Political parties will need to disclose donations totalling more than $1000 within seven days of receiving them under new laws passed in the Legislative Assembly on Tuesday (31 October).
The new “real-time” donations rule is part of a number of changes to the electoral laws which the ACT Government says will strengthen the transparency, integrity and accessibility of Territory elections.
The new laws also ban foreign donations in ACT elections in line with Commonwealth legislation.
There is a new offence for parking a vehicle carrying commercial or electoral advertising on areas such as median strips and high-speed roads.
Candidates’ use of roadside corflutes, which has become a vexed issue in the ACT, has also been restrained for road safety and environmental reasons, limiting them to 250 per candidate and entity.
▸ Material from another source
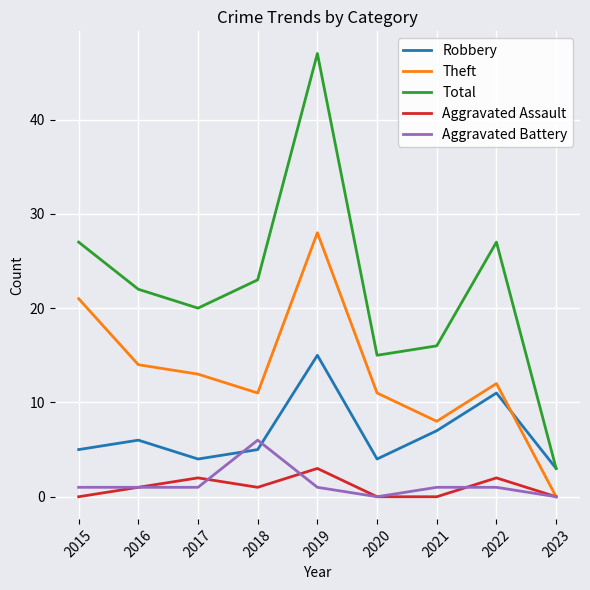

Which series changed the most between 2016 and 2020?

Total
Labor had originally proposed to reduce the political donations threshold to just $100 but retreated after opposition from other parties which argued it would lead to the publishing of membership lists.
Special Minister of State Chris Steel said the new law would help make campaign funding more transparent.
“Real-time donation laws will ensure that substantial donations are disclosed to the public more quickly, while protecting people who are participating in the grassroots political process, such as paying party membership fees,” he said.
A Greens attempt to broaden the definition of a foreign donation failed when Labor and the Canberra Liberals combined to defeat Andrew Braddock’s amendment.
Mr Braddock had wanted the law to be able to capture fossil fuel companies and arms manufacturers.
Mr Steel said the foreign donations ban was well tested, given it is based on Commonwealth law.
“We know it works in both a legal and practical sense,” he said.
Mr Steel said the penalty for the new offence of parking a vehicle displaying political advertising in an inappropriate place was $700 or a court-imposed fine of up to $3200.
“This will deter unsafe parking behaviour for advertising purposes and we will closely monitor the effectiveness of the new offence once it is implemented,” he said.
“These road safety changes will not apply in certain circumstances, such as bumper stickers or roadside advertising of vehicles for sale, either outside a dealership or by private sale.”
Mr Braddock had also attempted to have provisions allowing online voting for citizens overseas dropped, arguing its security could not be guaranteed.